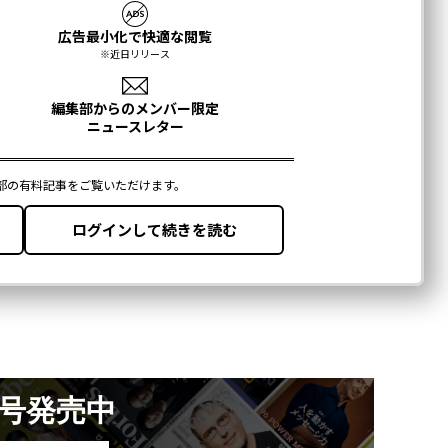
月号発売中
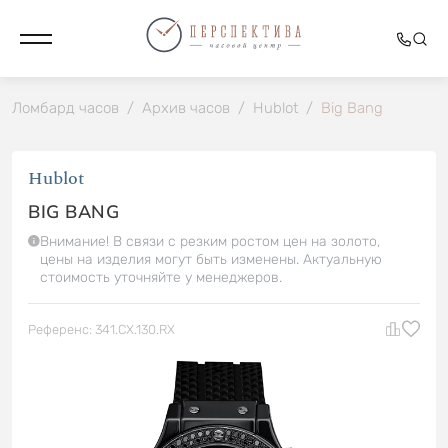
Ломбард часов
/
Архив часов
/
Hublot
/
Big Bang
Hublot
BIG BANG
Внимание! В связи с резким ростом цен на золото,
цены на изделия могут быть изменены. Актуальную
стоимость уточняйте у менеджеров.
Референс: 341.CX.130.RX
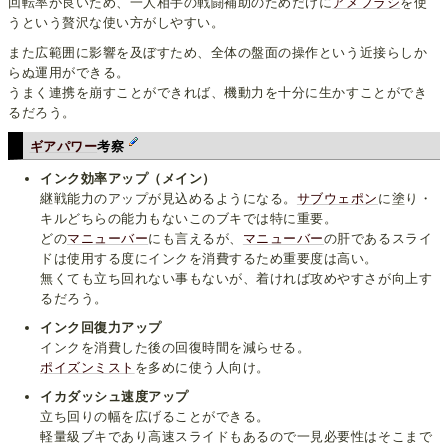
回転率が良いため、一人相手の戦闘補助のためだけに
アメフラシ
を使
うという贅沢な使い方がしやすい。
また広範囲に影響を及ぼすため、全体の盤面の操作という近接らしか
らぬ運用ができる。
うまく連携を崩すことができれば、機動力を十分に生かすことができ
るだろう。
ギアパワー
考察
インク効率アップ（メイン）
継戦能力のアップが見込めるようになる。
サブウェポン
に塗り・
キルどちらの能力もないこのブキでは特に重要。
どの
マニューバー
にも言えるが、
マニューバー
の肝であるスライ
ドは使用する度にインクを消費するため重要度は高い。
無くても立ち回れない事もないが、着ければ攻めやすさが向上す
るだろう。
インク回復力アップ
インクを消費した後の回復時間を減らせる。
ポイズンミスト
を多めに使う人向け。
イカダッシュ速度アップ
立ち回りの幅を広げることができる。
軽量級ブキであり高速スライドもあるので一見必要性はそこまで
--*--
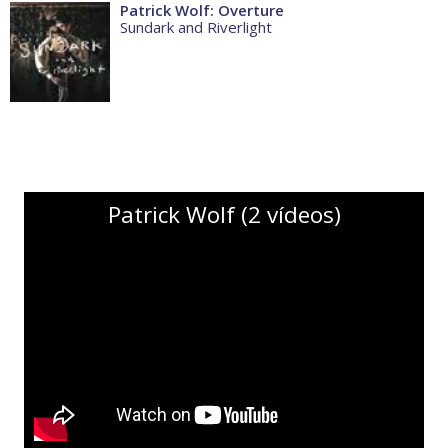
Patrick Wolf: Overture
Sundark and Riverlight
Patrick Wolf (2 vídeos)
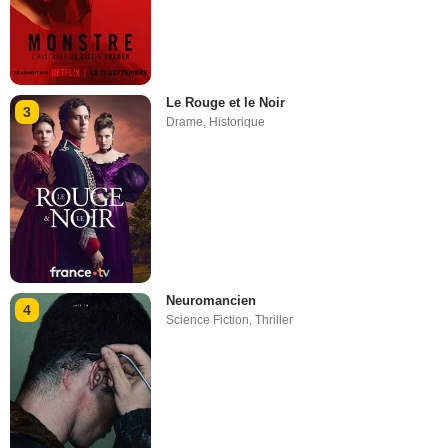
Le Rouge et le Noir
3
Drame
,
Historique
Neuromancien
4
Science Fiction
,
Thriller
--*--
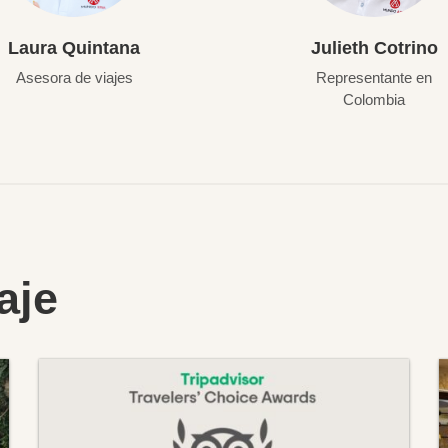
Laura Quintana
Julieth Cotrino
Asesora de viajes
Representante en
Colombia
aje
--*--
* **TASK STATEMENT**
Transcribe the lines in the entries above from the line containing "Patrick Wolf: Overture" up to and including the line containing "Patrick Wolf (2 vídeos)".

* **SOLUTION TO THE PROBLEM**
Patrick Wolf: Overture
Sundark and Riverlight
Patrick Wolf (2 vídeos)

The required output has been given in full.